• Maoo [none/use name]
    ·
    9 months ago

    Who said I had materialist free will?

    I'm just pointing out various inconsistencies and errors in thought. Whether I have a personal position that is super smart or the worst thing you've ever heard wouldn't change the fact that these analyses or claims have the faults I've pointed out.

    • QueerCommie@lemmygrad.ml
      hexagon
      ·
      9 months ago

      So you're debating 19th century German philosophers on behalf of a 19th century german philosopher. All I mean by determinism is that free will doesn't exist.

      • Maoo [none/use name]
        ·
        9 months ago

        Marx is a 19th century German philosopher, though his philosophy was dead-set on building a framework for overthrowing capitalism. Diamat is weird German philosophy, it's about 80% of why it's so hard to understand in the first place.

        So, philosophy nerds tend to separate determinism from free will for the purpose of asking whether they are compatible. When I see people saying free will doesn't exist, that determinism is instead what's up, and that science is saying things about the matter, I interpret you're an incompatibilist that believes in a materialist determinism and an absence of free will. I see other folks in the comments making similar statements, including fatalistic ones.

        So where am I going wrong?

        • QueerCommie@lemmygrad.ml
          hexagon
          ·
          9 months ago

          You're wrong in assuming free will does exist. I'm agnostic about hard line determinism, I just use it as a stand in for the antithesis of assuming there is free will. I've said this before, but "free will" assumes a human above nature and a soul like entity. I refer you to the Lemmygrad side for what does exist if there's no free will.
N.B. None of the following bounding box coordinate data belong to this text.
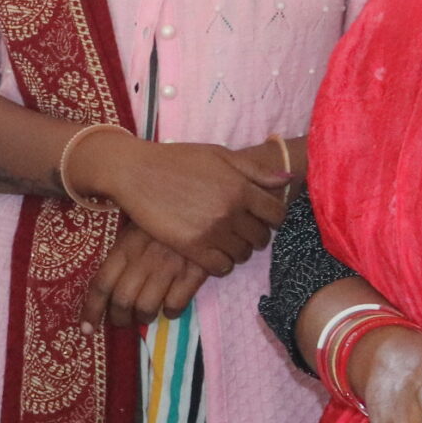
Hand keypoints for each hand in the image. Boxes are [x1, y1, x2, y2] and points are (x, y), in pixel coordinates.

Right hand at [67, 135, 289, 276]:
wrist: (136, 173)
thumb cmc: (177, 159)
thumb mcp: (218, 155)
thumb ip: (253, 170)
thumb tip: (285, 181)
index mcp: (240, 186)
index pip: (276, 214)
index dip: (273, 219)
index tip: (263, 219)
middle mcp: (230, 210)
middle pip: (260, 237)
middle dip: (256, 236)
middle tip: (242, 231)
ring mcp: (212, 230)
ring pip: (242, 254)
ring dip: (238, 251)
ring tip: (226, 242)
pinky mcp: (192, 247)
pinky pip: (221, 267)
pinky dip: (221, 264)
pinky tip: (212, 253)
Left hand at [81, 224, 207, 325]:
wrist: (204, 204)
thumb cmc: (164, 216)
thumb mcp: (136, 226)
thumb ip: (121, 252)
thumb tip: (105, 288)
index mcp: (125, 246)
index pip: (101, 285)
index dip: (92, 310)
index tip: (86, 329)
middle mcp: (143, 259)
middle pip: (122, 302)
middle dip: (119, 319)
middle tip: (123, 321)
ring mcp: (169, 267)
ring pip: (146, 309)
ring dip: (144, 318)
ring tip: (146, 315)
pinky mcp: (194, 273)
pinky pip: (175, 306)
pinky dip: (171, 313)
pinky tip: (170, 307)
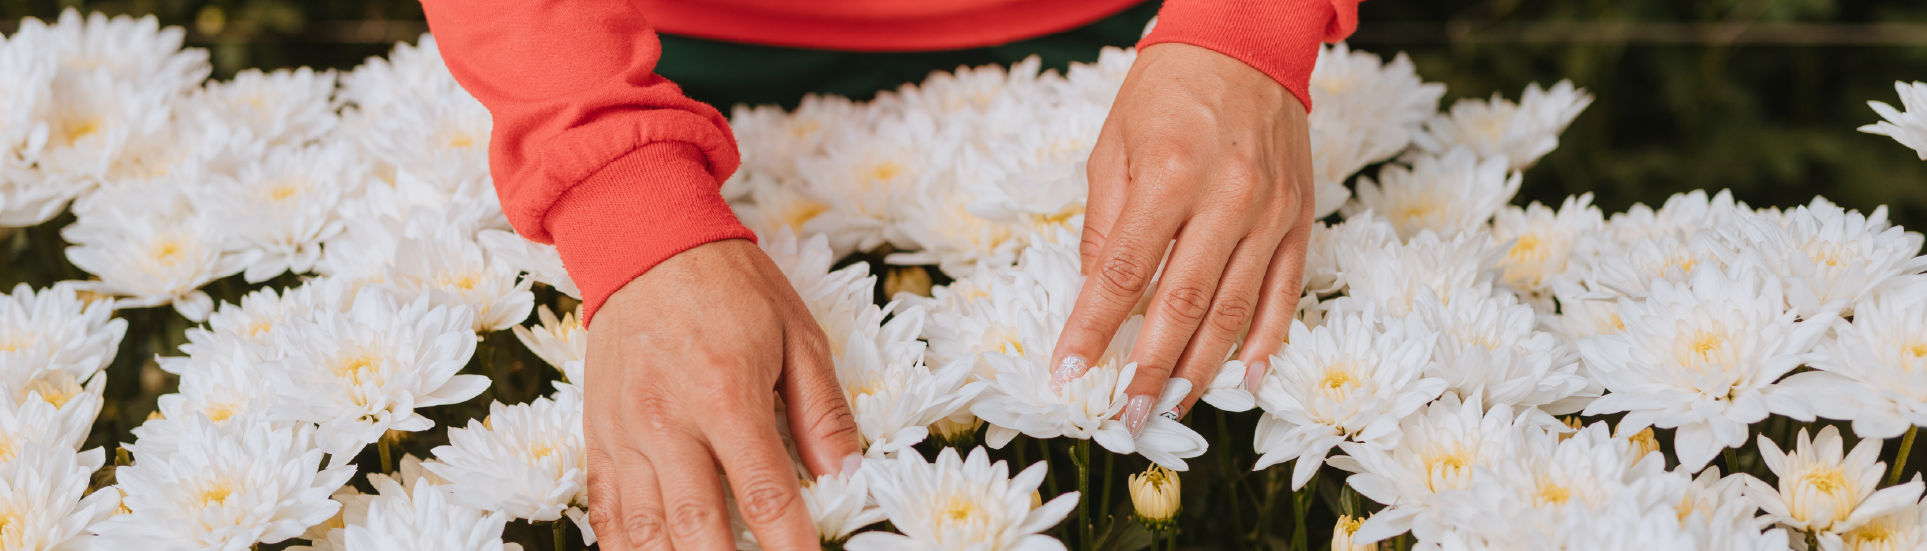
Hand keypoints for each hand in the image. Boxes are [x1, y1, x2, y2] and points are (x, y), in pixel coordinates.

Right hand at [583, 239, 861, 550]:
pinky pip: (606, 510)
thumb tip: (847, 474)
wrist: (645, 241)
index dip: (789, 544)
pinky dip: (627, 548)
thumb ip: (823, 411)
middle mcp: (668, 421)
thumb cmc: (728, 285)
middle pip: (698, 526)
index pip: (765, 494)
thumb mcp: (797, 334)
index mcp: (726, 394)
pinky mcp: (599, 435)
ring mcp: (626, 432)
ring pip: (646, 530)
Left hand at [1051, 43, 1315, 432]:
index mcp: (1167, 174)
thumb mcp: (1113, 147)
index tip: (1070, 371)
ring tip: (1172, 407)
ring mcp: (1269, 213)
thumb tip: (1096, 295)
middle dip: (1149, 369)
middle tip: (1126, 416)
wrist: (1246, 45)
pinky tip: (1247, 380)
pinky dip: (1268, 343)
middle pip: (1182, 304)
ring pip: (1235, 310)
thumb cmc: (1167, 92)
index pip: (1124, 271)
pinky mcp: (1300, 220)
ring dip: (1202, 368)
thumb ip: (1106, 225)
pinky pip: (1286, 294)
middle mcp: (1225, 198)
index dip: (1094, 328)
          • Maoo [none/use name]
            ·
            9 months ago

            When I said, "where am I going wrong?" I was obviously referring to the summary I had just given, none of which included "I assume free will exists".

            So, were am I going wrong in that summary?

            • QueerCommie@lemmygrad.ml
              hexagon
              ·
              9 months ago

              The summary is pretty much correct, but I can not tell if you have held on to your initial position that compatibilism is correct. One of the first comments science cannot prove the existence of free will, but I have yet to see even a coherent philosophical argument for it.

              • Maoo [none/use name]
                ·
                9 months ago

                You are incorrect about what things I've said but it's become redundant with the other threads so I'm going to stop replying to this particular chain.